Trecho para leitura ->
··········

Poder + Liberdade = Ócio

Se não adianta a coletividade
perder tempo na criação ilusória de uma felicidade igual para todos, onde então
investir o tempo para que se tenha uma felicidade coletiva real, fruto da
felicidade de cada ser humano? Na vida digna. Esse modo de vida é mais nobre do
que meramente o sobreviver, pois a pessoa experimenta o ócio. O ócio é o
próprio sentido da vida e seu entendimento enquanto categoria de “vida digna”
revela sua importância. É vida digna porque o ócio possui valor, enquanto
momento do tempo no qual o ser humano é realmente livre para fazer aquilo que
quer. Não confundir o ócio enquanto oposição ao trabalho: a pessoa pode até
querer trabalhar em seu ócio, mas se o fizer, o fará porque quis, não porque
foi obrigado – por questões de sobrevivência no sistema capitalista -, sendo o
trabalho, dessa forma, também uma atividade de ócio. Sobre a vontade, Nietzsche
nos fala que, instintivamente, o que o ser humano quer é tornar-se mais forte e
mais vivo. Dedicando-se à auto-superação criativa e, como conseqüência de um
processo contínuo de auto-superação, o ser humano vem a tornar-se quem ele é.

··········

Dados de coordenadas absolutas em pixels ->
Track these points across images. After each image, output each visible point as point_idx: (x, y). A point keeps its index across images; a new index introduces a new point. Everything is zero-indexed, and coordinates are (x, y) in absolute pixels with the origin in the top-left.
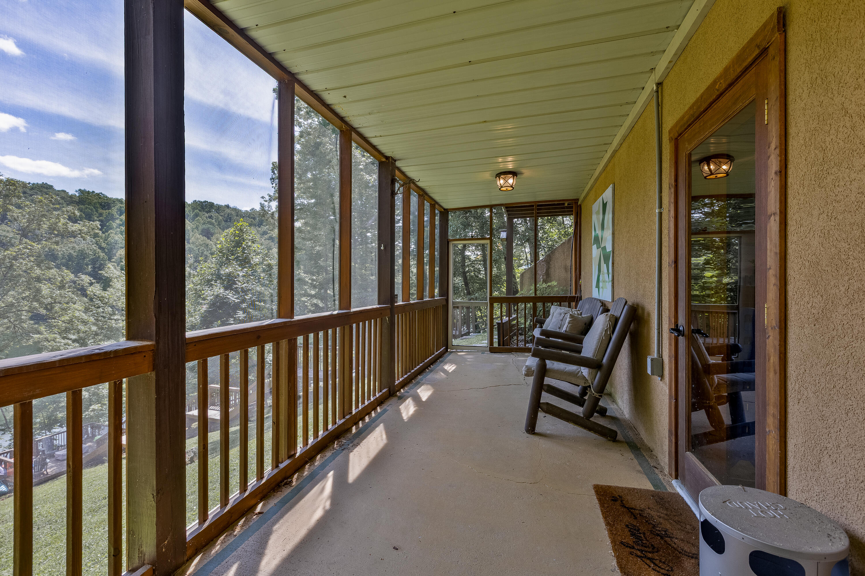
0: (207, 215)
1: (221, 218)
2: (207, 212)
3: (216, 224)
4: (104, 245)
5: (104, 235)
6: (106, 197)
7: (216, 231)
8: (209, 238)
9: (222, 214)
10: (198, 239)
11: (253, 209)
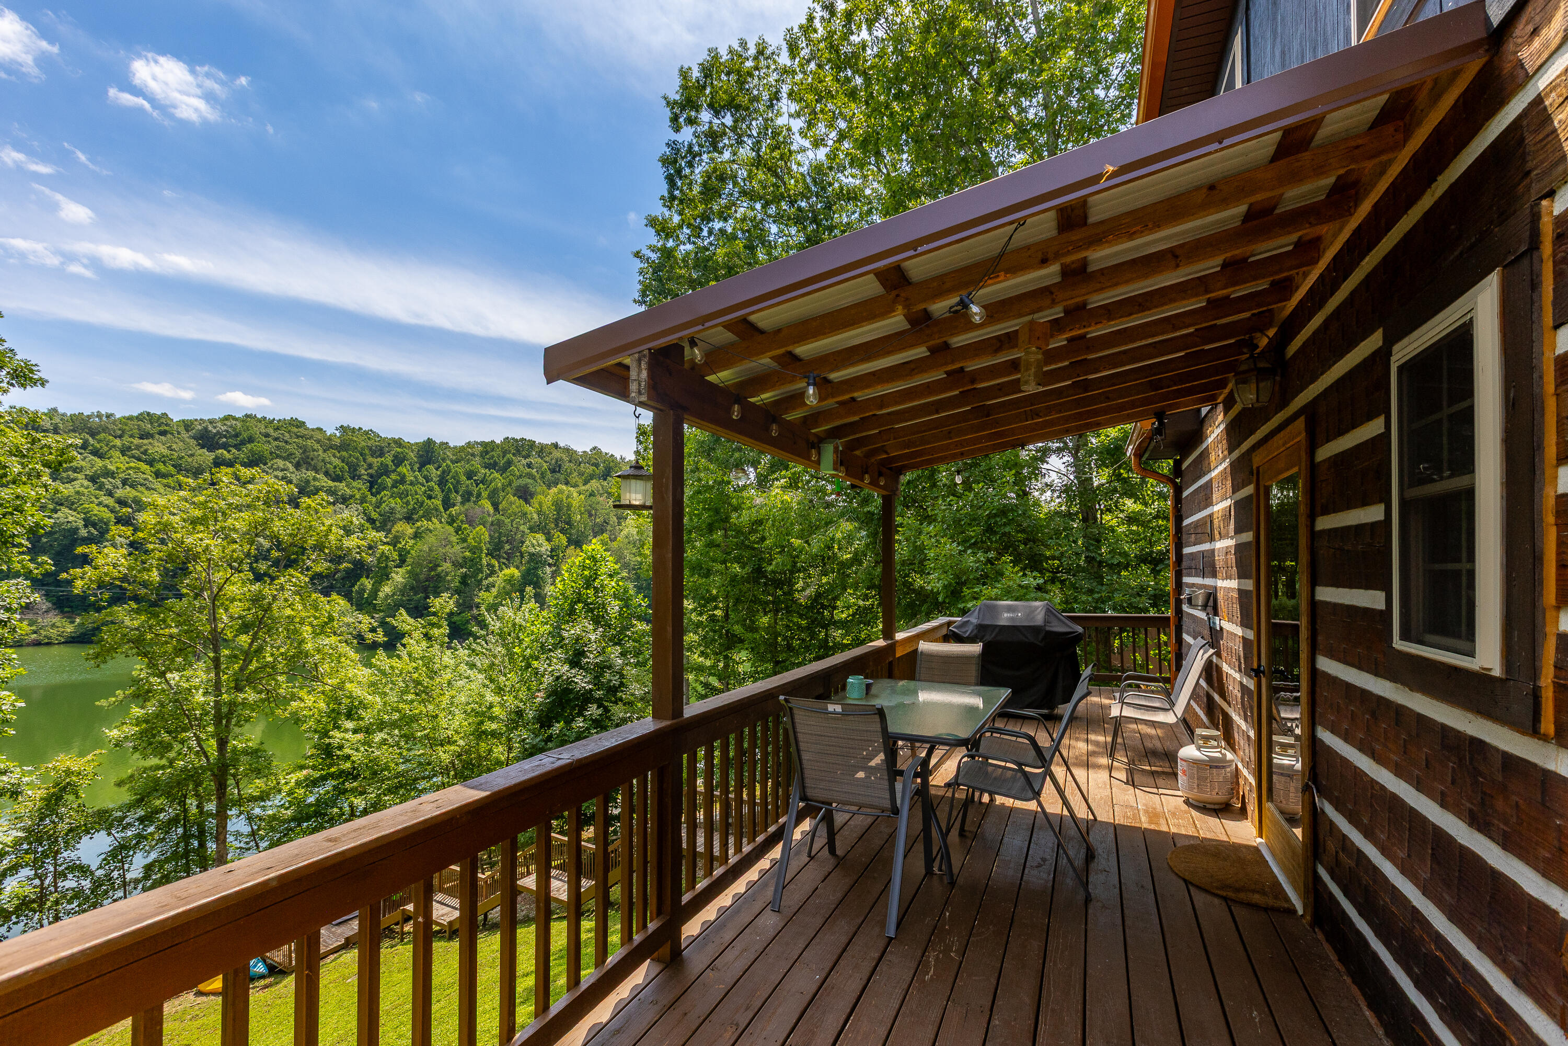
0: (524, 462)
1: (545, 466)
2: (525, 457)
3: (538, 476)
4: (374, 515)
5: (374, 499)
6: (379, 436)
7: (539, 489)
8: (527, 501)
9: (547, 459)
10: (511, 503)
11: (595, 448)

··········

Tarefas ->
a. Liste todos os termos que compõem o título do texto sobre o ócio.
b. Reproduza sem alterações o trecho do texto sobre o ócio que começa nas palavras "revela sua importância." e termina logo depois de "quem ele é.".
Responda com base somente no texto.

Respostas do exercício ->
a. Poder, Liberdade e Ócio.

b.
revela sua importância. É vida digna porque o ócio possui valor, enquanto
momento do tempo no qual o ser humano é realmente livre para fazer aquilo que
quer. Não confundir o ócio enquanto oposição ao trabalho: a pessoa pode até
querer trabalhar em seu ócio, mas se o fizer, o fará porque quis, não porque
foi obrigado – por questões de sobrevivência no sistema capitalista -, sendo o
trabalho, dessa forma, também uma atividade de ócio. Sobre a vontade, Nietzsche
nos fala que, instintivamente, o que o ser humano quer é tornar-se mais forte e
mais vivo. Dedicando-se à auto-superação criativa e, como conseqüência de um
processo contínuo de auto-superação, o ser humano vem a tornar-se quem ele é.